Rye City is “a little city” blessed with an abundance of natural resources: two miles of coastline on Long Island Sound, marine vistas, and a wealth of trees. Shopping centers, motels and manufacturing companies have been successfully kept out of Rye by the ever-watchful mayors and councils since 1942, permitting at the same time careful development of some corporate headquarters and office buildings on the city’s perimeter. A variety of distinctive shops, boutiques and services form an interesting shopping area on its tree-lined streets.
There are three “neighborhood” elementary schools, a Middle School and a High School. The majority of Rye’s graduates go on to higher education. Resurrection School offers parochial education at the nursery and elementary school levels (Pre-K through 8th grade). In addition, Rye Country Day School provides the alternative of private education for Pre-K through 12th grade. The Greenhaven section of Rye is serviced by the Rye-Neck School District.
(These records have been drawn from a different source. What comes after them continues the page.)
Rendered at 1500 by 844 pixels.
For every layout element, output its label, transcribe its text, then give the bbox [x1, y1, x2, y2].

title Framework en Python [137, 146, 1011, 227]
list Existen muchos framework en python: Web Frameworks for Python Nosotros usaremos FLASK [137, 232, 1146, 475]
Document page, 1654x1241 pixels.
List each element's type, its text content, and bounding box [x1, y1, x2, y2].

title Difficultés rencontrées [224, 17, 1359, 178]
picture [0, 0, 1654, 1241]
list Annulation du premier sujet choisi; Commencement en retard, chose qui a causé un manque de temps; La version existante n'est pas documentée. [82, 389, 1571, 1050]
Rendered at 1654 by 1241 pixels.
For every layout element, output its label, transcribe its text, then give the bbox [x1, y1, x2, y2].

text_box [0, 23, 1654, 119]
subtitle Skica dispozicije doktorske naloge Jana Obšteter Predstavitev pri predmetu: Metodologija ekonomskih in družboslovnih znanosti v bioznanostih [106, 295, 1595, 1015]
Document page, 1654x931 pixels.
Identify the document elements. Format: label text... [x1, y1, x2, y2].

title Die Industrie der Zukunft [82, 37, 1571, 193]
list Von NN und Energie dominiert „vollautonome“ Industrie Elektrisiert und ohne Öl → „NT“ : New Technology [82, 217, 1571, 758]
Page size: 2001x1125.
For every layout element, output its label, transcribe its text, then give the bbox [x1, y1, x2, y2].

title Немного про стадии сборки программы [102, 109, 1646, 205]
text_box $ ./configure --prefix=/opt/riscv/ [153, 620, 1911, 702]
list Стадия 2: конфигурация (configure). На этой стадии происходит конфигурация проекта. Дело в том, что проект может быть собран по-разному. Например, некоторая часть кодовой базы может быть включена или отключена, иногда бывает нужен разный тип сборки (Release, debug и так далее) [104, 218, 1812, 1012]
Rye residents benefit from numerous “extras” which make the quality of life something special. The Rye Golf Club has an 18-hole golf course and both Olympic and kiddy pools. The Rye Recreation Department maintains four recreational facilities and there are several private country clubs within its boundaries. The Rye Marina provides mooring for 350 boats and the 46-acre Rye Nature Center has a museum with a full-time naturalist. In addition, hundreds of acres have been preserved for the Marshlands Conservancy, the Read Sanctuary and the Rye Town Park and Beach. Besides its many recreational facilities, Rye provides a broad range of educational and cultural activities. Programs are offered by the Rye Historical Society, located in The Square House which is now a museum, the Rye Art Center and Wainright House.
Houses of Worship
There is access for most denominations within the immediate vicinity.